Collected data
>>>

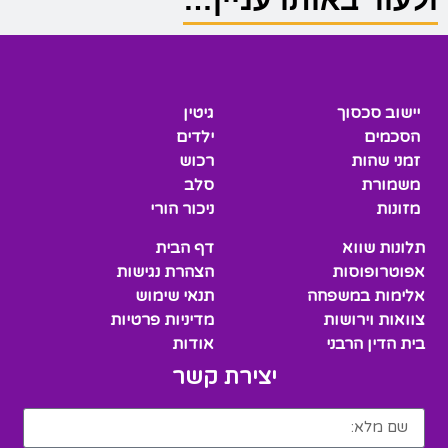
יישוב סכסוך
גיטין
הסכמים
ילדים
זמני שהות
רכוש
משמורת
סלב
מזונות
ניכור הורי
תלונות שווא
דף הבית
אפוטרופוסות
הצהרת נגישות
אלימות במשפחה
תנאי שימוש
צוואות וירושות
מדיניות פרטיות
בית הדין הרבני
אודות
יצירת קשר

<<<

Please copy every line of text in the listing above exactly, leaving out the pictures.

◆ Response area:
יישוב סכסוך
גיטין
הסכמים
ילדים
זמני שהות
רכוש
משמורת
סלב
מזונות
ניכור הורי
תלונות שווא
דף הבית
אפוטרופוסות
הצהרת נגישות
אלימות במשפחה
תנאי שימוש
צוואות וירושות
מדיניות פרטיות
בית הדין הרבני
אודות
יצירת קשר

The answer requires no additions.